As the number of tests in your environment grows, it is likely that the sorting and filtering methods provided by the Test Explorer may not be enough to allow you to work efficiently. For this reason, it is also possible for you to apply custom categorizations to your tests in code.

This is done by decorating your test methods with an additional attribute named {TestCategory}. Here is an example:

And having done so, there are options in the Test Explorer toolbar to modify the display hierarchy to include “Traits,” which are the custom attributes that you have applied to your test methods. Here is an example of that:

Environment Initialization and Cleanup

As you start to really get into writing unit tests, you will quickly realize that a big part of the road to success lies with your ability to always run your tests in a consistent and known state. For example, if your tests are reading and writing data files, those data files need to be in a known good state.
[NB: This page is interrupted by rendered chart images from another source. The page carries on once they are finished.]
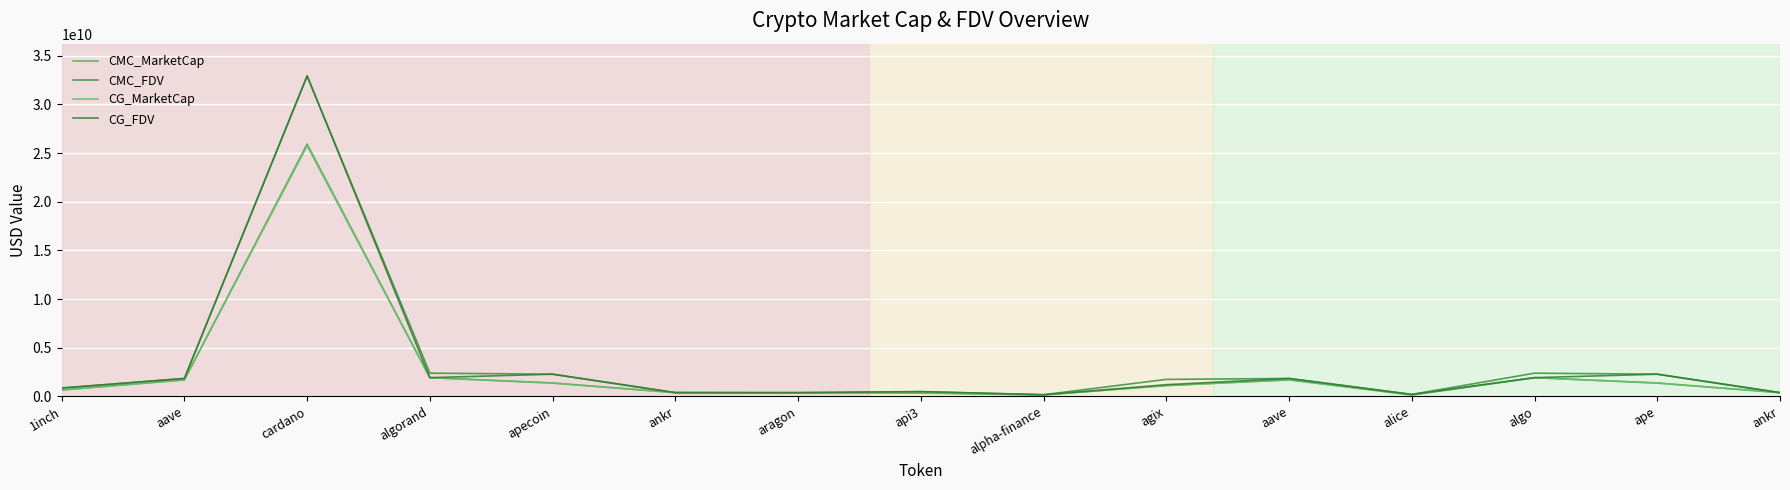

What are all the series names shown in the legend?

CMC_MarketCap, CMC_FDV, CG_MarketCap, CG_FDV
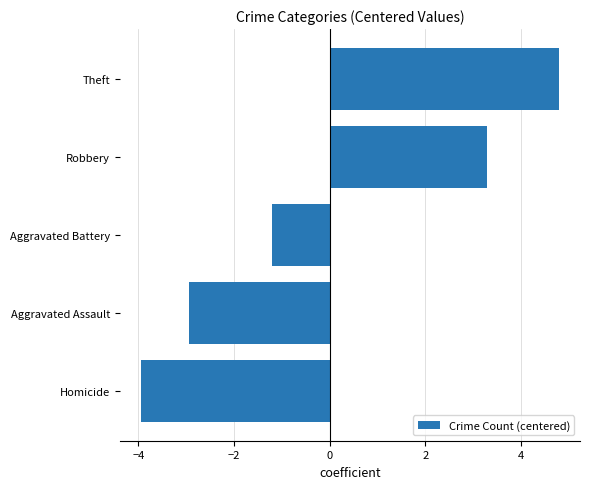

What is the maximum value shown in the chart?

4.8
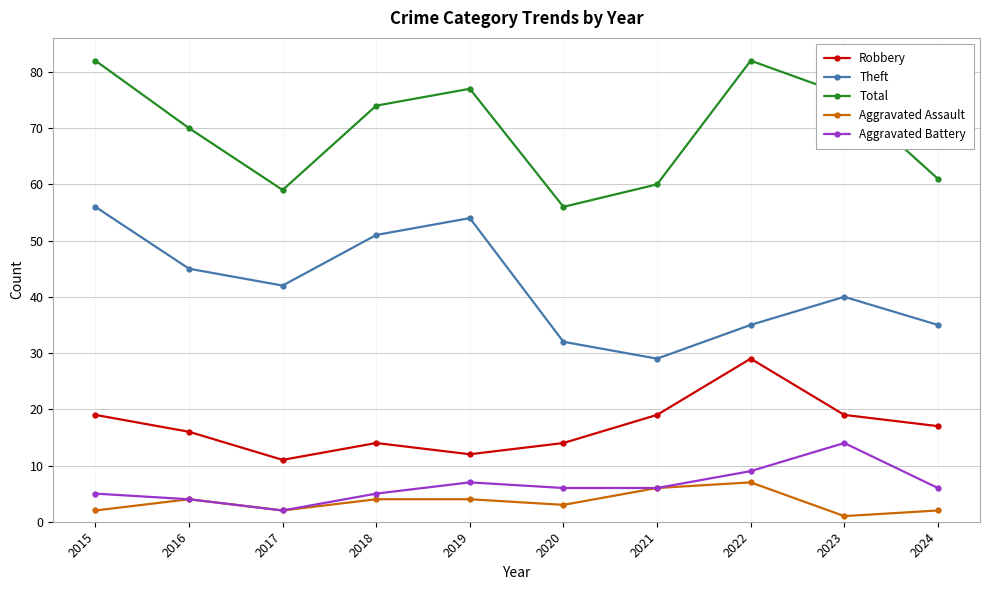

What is the value of the Aggravated Battery point at the 8th from the left?

9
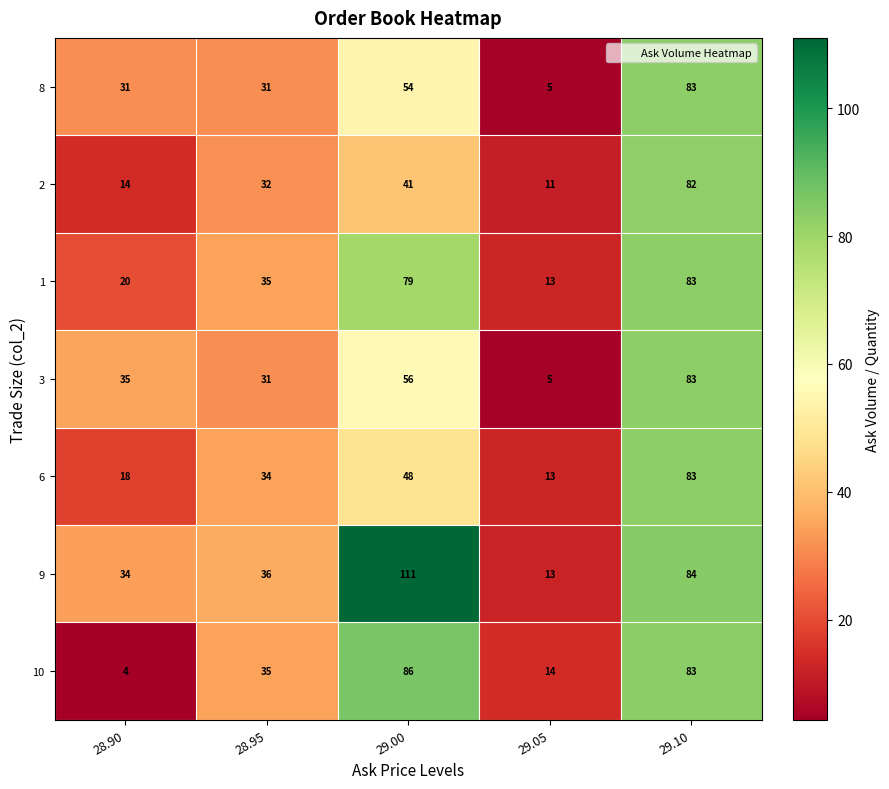

How many 8 values are between 31 and 54?

3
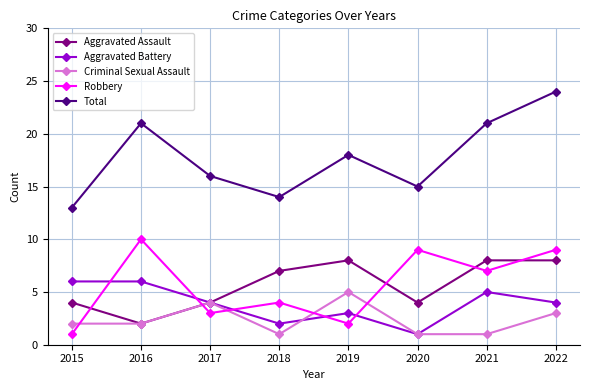

What is the difference between the second highest and minimum values in the Total series?

8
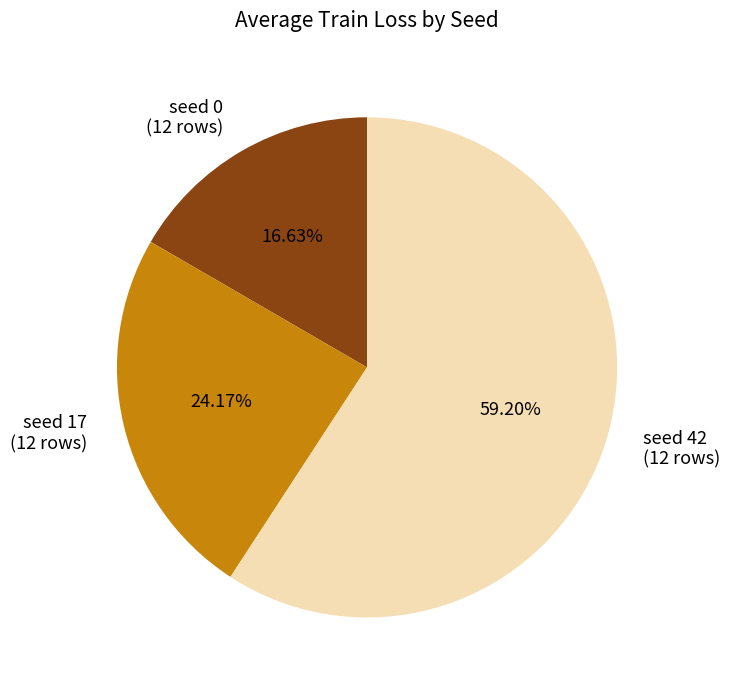

How many slices are in this pie chart?

3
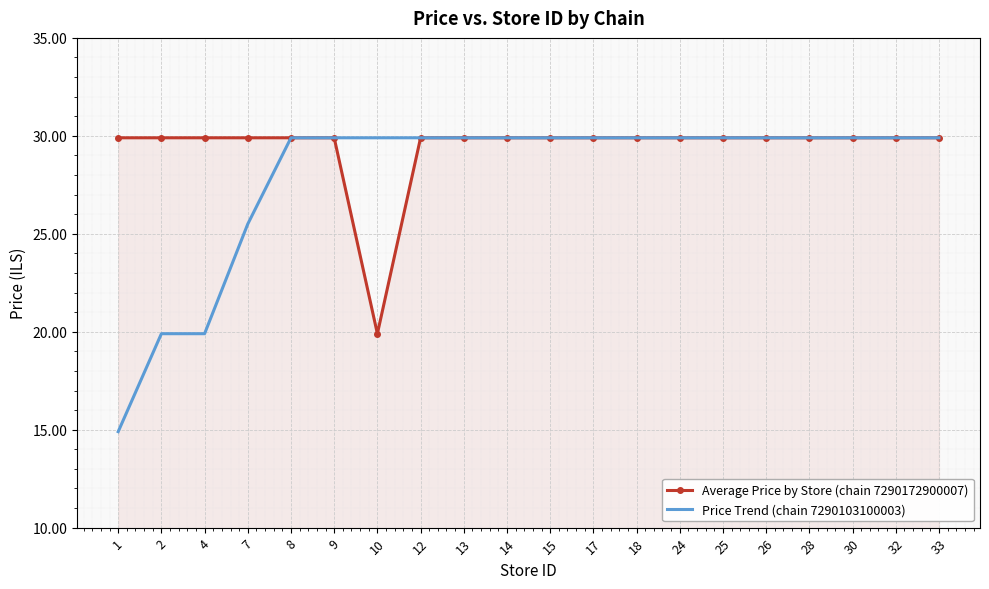

List the series in order of their overall mean, lowest first.

Price Trend (chain 7290103100003), Average Price by Store (chain 7290172900007)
To help with that, the framework provides some special functionality that can be used to establish and reset the environment, if necessary. In MSTest, there are six such mechanisms; in traditional Synergy, we currently support four of them. These are:

• ClassInitialize – runs once, BEFORE any test in the class runs
• TestInitialize – runs BEFORE EVERY TEST in the class
• TestCleanup – runs AFTER EVERY TEST in the class
• ClassCleanup – runs once, AFTER all tests have completed

You can optionally add methods to your test class to provide each of the functions that you require. To do so, you simply add public void methods, decorated with an appropriate attribute, like this:

For example, if you are testing an API, and that API is completely stateless, then instead of creating an instance of the API in each method, then using it and discarding it, you could use a ClassInitialize method to create an instance of the API, code all of your test methods to use that same instance, then delete the instance in the ClassCleanup method.

If your API is not stateless and you do require a new instance for each test, you could simplify the code in each test by defining the code to instantiate the API in a TestInitialize method and discard it in a TestCleanup method. The runtime overhead is the same, but you only have to code the APU creation one time instead of potentially hundreds of times.

In MSTest, there is a third level of Initialization and Cleanup that happens at the “Assembly” (ELB in this case) level. This is implemented the exact same way, via the attributes {AssemblyInitialize} and {AssemblyCleanup}. We do plan to add that support; it just didn’t make it into the initial release.

Summing Up

This post is not intended to be a complete guide to the subject of unit testing in Traditional Synergy, and indeed there are other features that have not been discussed here. Instead, the intention was to provide enough information to pique your interest, and hopefully, that goal was achieved.

I encourage you to refer to the Synergy documentation for additional information, and we are looking forward to receiving your feedback on this important new technology for traditional Synergy.